▸ EXCERPT:

┌──

But when you're in the moment, you know, we didn't know if this was going to be the Spanish flu, 2.0.
We didn't know if hundreds of millions were going to die.
You know, and Trump, I think, with rushing the vaccine through, although in retrospect, we think that was unwise, at the moment, he's like, I just want to save lives.
And he had, you know, Fauci, who was the top guy in the field, whispering in his ear, you need to do this.
He had, you know, Burks and all these people.
So I can understand in the moment why he did that, although, you know, we're not happy about it in retrospect.
So I'd say that his first three years, I was pretty happy with.
I wish that he was more of a student of legislation.
You know, they say that he doesn't like to sit down and read through a 40-page position paper.
He likes somebody to give him Cliff Notes Bergen.
You know, Trump is not a legislative wonk.
He just is not. He is a brand guy.
If I had to compare him, I was a headhunter for 30 years, so I'll make this corporate comparison.

└──

▸ RECORDS SHOWN:
┌──

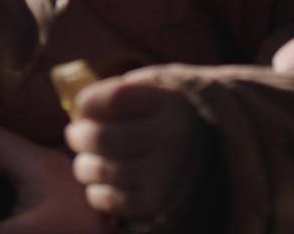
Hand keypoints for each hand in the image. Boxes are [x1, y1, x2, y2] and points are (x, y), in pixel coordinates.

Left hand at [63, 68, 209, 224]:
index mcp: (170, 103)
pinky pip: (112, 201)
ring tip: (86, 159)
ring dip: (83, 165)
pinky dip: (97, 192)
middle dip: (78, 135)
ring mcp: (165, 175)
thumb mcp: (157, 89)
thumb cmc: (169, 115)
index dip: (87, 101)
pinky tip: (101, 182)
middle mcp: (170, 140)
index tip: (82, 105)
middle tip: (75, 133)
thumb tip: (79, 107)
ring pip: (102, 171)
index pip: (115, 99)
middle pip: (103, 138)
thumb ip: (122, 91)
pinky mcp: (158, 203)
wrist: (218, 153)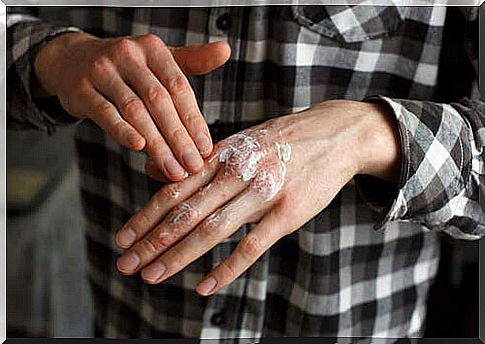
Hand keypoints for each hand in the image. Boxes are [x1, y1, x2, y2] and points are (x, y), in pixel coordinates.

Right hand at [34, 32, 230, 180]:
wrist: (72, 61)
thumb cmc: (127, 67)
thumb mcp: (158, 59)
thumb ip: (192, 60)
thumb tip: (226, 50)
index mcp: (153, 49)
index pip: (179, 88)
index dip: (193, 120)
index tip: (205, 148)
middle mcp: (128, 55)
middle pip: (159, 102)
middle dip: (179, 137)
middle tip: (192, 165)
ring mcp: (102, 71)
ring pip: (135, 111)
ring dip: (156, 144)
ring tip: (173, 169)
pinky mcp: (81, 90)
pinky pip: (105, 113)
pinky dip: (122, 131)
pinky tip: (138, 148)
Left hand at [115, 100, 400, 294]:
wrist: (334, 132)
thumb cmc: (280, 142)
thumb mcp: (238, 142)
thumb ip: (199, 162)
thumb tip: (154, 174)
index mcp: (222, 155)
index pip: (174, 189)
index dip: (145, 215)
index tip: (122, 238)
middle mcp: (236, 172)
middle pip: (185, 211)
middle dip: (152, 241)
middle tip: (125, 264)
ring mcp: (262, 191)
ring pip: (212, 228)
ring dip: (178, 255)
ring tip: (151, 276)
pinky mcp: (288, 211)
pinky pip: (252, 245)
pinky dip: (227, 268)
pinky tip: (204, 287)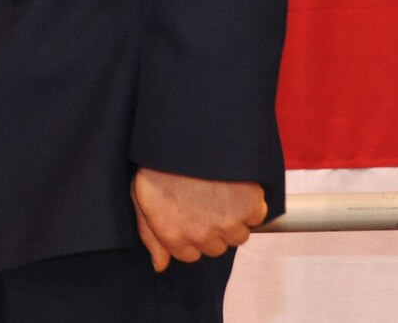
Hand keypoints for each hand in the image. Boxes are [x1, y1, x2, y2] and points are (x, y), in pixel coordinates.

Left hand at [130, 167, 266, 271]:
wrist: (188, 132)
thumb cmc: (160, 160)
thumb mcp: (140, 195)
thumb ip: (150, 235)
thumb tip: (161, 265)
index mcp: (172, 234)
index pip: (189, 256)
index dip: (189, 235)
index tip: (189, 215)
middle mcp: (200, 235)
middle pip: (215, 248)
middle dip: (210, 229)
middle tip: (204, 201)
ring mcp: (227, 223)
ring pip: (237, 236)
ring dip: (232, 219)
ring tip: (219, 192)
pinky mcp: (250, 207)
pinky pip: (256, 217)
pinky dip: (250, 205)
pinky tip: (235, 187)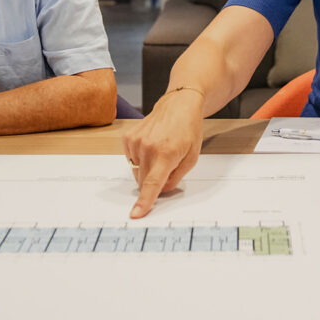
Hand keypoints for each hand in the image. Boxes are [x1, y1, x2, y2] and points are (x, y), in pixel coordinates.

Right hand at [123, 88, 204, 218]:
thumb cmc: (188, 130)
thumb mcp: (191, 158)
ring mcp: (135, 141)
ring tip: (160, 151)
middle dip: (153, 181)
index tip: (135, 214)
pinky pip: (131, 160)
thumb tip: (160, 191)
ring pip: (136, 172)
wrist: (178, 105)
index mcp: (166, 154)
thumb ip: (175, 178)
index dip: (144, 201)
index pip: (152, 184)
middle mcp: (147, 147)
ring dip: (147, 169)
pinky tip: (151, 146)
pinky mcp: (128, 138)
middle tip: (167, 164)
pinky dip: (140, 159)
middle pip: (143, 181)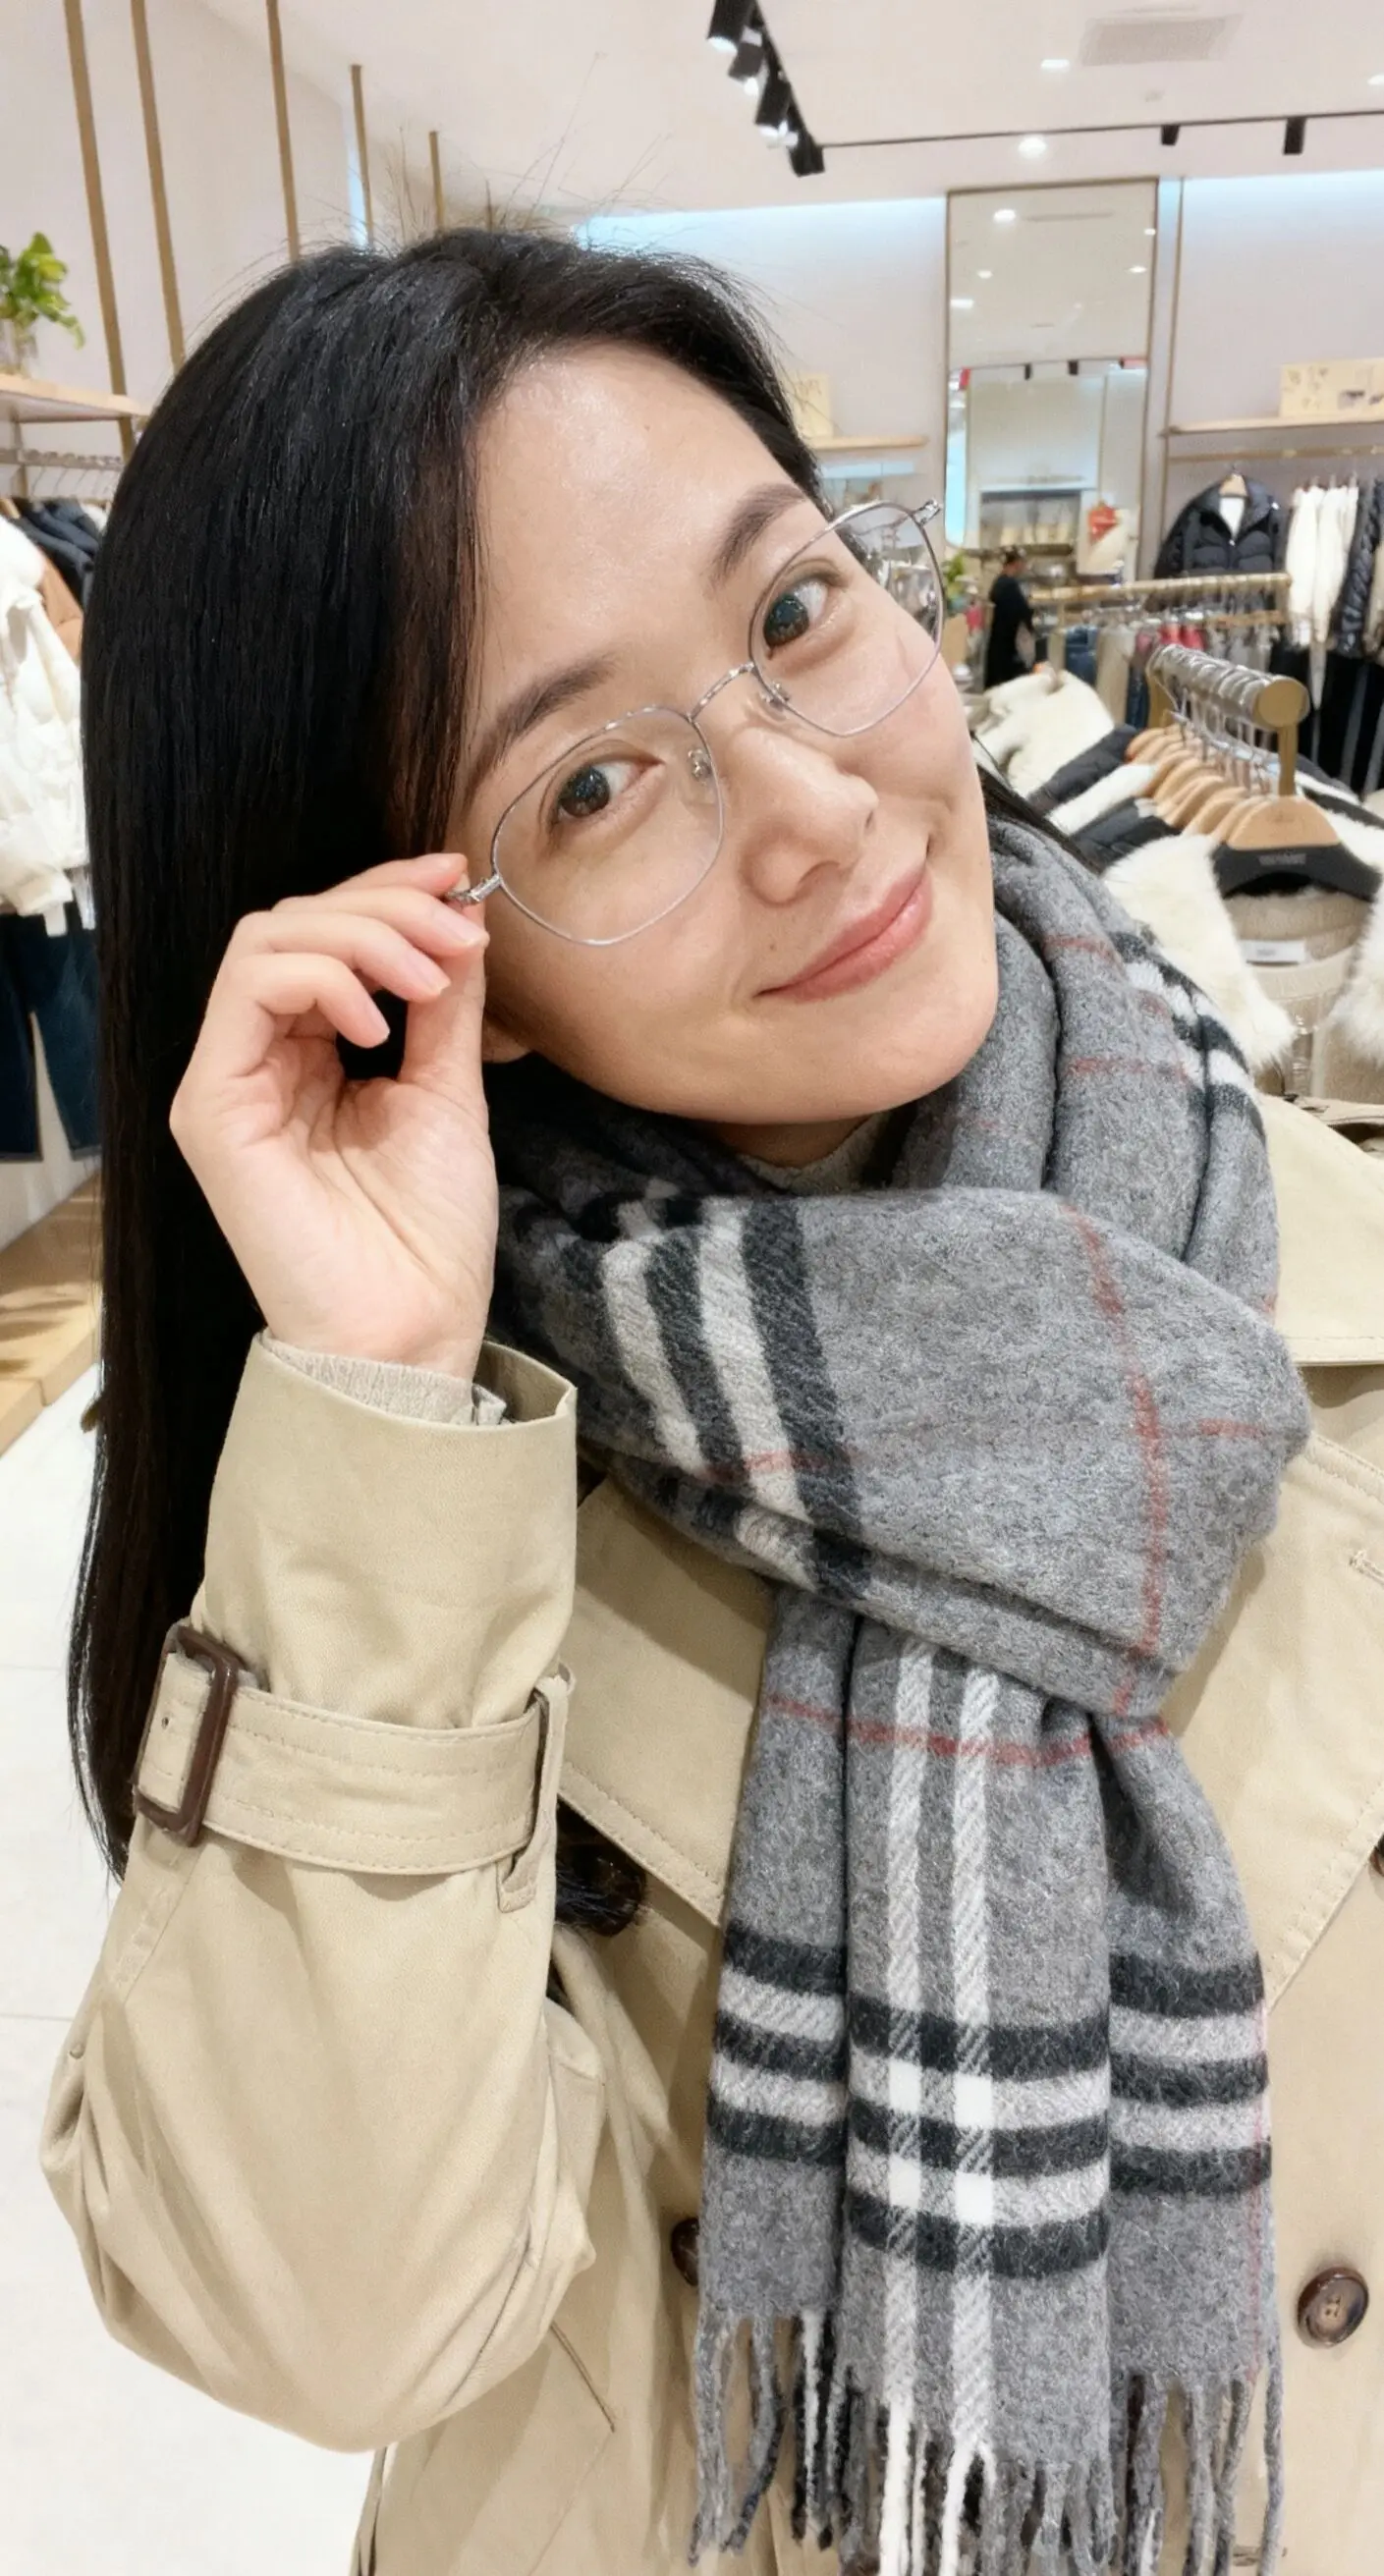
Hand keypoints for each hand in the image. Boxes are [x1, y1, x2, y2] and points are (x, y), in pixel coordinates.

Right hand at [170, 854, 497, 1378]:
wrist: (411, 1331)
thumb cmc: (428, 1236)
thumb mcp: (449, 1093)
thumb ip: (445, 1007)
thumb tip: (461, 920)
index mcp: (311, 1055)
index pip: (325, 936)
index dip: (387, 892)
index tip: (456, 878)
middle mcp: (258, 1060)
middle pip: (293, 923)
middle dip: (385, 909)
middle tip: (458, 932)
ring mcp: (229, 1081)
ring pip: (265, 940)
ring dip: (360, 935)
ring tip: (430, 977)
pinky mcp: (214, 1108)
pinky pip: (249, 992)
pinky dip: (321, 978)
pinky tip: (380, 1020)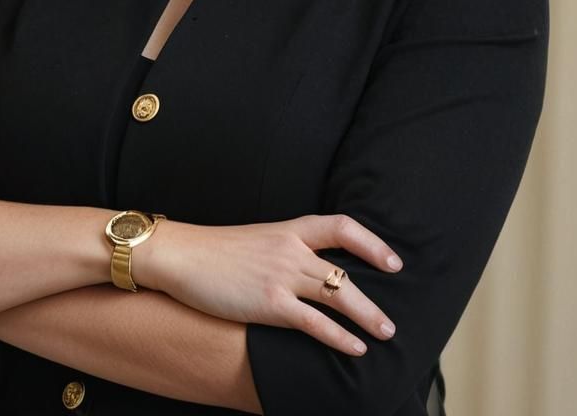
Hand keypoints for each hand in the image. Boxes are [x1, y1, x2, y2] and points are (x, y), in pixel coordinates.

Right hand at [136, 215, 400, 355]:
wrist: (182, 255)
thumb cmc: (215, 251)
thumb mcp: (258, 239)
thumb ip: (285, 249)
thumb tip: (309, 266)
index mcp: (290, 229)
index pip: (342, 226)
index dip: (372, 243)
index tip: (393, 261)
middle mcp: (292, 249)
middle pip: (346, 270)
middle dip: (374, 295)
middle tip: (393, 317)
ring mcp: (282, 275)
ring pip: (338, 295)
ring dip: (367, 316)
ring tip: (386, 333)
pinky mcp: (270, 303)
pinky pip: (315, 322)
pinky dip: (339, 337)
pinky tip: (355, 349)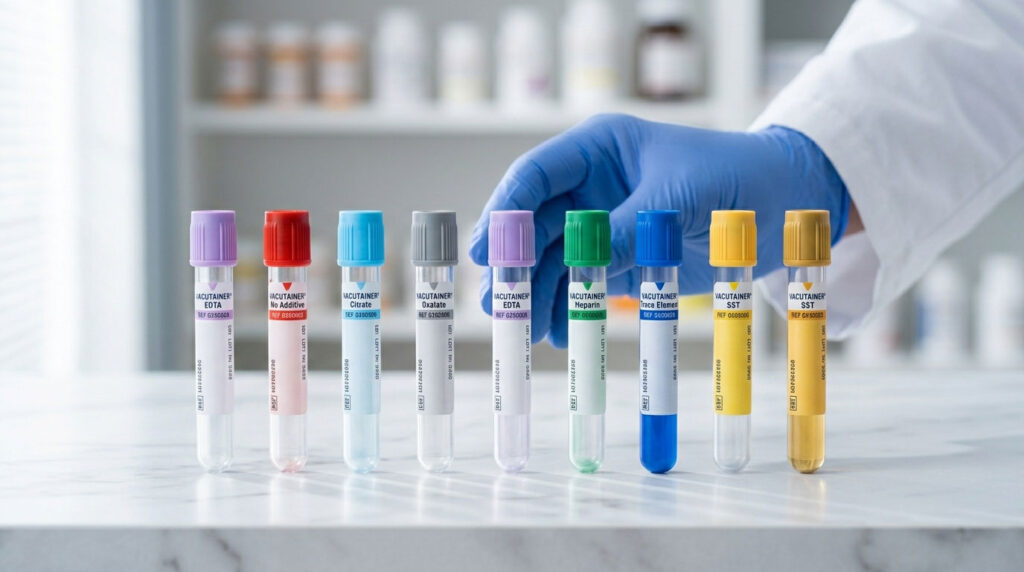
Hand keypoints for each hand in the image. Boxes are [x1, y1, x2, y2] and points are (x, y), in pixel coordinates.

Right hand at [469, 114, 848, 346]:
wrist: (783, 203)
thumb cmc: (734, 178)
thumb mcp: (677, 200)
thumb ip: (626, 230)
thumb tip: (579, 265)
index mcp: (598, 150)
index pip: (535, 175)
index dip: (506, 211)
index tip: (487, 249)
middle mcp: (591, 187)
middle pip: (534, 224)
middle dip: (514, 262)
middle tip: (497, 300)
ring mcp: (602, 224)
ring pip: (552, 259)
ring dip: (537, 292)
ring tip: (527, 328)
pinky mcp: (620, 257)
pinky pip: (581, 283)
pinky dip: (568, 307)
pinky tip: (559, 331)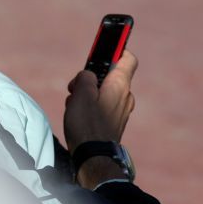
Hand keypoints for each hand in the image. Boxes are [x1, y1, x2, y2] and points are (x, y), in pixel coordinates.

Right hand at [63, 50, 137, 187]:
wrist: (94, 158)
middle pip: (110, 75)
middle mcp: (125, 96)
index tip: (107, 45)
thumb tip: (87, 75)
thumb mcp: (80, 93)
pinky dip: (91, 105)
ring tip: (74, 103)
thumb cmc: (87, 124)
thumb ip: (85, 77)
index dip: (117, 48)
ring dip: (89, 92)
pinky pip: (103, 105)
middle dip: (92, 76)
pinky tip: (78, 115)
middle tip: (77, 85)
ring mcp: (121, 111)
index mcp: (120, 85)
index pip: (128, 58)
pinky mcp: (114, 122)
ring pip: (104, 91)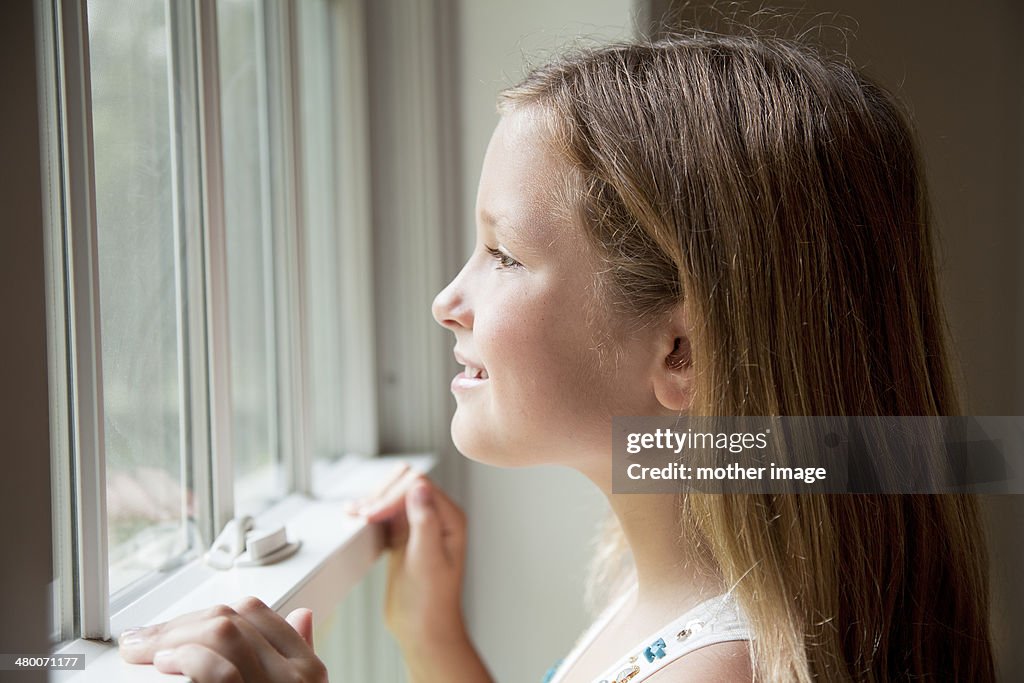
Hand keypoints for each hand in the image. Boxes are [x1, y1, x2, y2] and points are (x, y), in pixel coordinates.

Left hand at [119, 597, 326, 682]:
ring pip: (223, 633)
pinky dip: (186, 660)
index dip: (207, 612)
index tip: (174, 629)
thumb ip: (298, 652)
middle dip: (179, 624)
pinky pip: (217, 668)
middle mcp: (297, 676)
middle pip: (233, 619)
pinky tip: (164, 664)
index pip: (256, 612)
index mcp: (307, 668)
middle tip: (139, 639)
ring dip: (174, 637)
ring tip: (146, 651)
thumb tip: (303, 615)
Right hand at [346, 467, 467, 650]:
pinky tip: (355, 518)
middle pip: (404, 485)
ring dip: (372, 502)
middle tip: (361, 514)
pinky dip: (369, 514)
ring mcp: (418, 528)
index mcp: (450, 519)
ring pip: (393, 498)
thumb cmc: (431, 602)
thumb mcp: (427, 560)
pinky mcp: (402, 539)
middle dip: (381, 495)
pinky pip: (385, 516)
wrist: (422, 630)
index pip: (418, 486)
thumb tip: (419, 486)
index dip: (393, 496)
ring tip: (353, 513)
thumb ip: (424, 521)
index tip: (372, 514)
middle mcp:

└──

▸ WHAT YOU WILL DO:
1) For the remarks on Trump, decide whether each statement agrees with the text, and support each yes or no with the deciding words quoted exactly: (a) The speaker says Fauci urged Trump to push the vaccine through. (b) The speaker worked as a headhunter for 20 years. (c) The speaker describes Trump as a legislative wonk.
2) Proceed with the remarks on Trump, picking up right after their final sentence.
The items are separate material, unrelated to the remarks on Trump.

▸ TASK-BY-TASK OUTPUTS:
1)
(a) Yes: "Fauci, who was the top guy in the field, whispering in his ear, you need to do this."
(b) No: "I was a headhunter for 30 years"
(c) No: "Trump is not a legislative wonk."

2)
If I had to compare him to a corporate CEO versus a president, the CEO doesn't run the day-to-day operations.
They're just the brand person.
They're the person that stands on the hill, says that away.
They come up with the big ideas.
They negotiate the big deals and so on and so forth.
Trump is more of the brand guy, more of the CEO. Whereas in the corporate world, the president runs the day-to-day operations of the various divisions and so on and so forth.
So I think that when Trump is doing something he enjoys, he has really brilliance.
He's a savant when he's doing something he enjoys.
But with something that bores him, like the day-to-day operations and hiring people and so on and so forth, I think he tends to push those off and you don't tap into that brilliant side of his nature.
So that's one of the reasons why, and I'll talk about it a little bit later, I have somebody else in mind as his potential VP because that person could be the day-to-day operations person and let Trump be the CEO. I mean, Bill, this is very interesting stuff.
And I think in this respect, Trump actually resembles Reagan.
Reagan wasn't a detailed guy.
I don't think you could give Reagan a 100-page piece of legislation and expect him to sort of work his way through it.
Reagan looked at the larger picture and relied on other people to carry out...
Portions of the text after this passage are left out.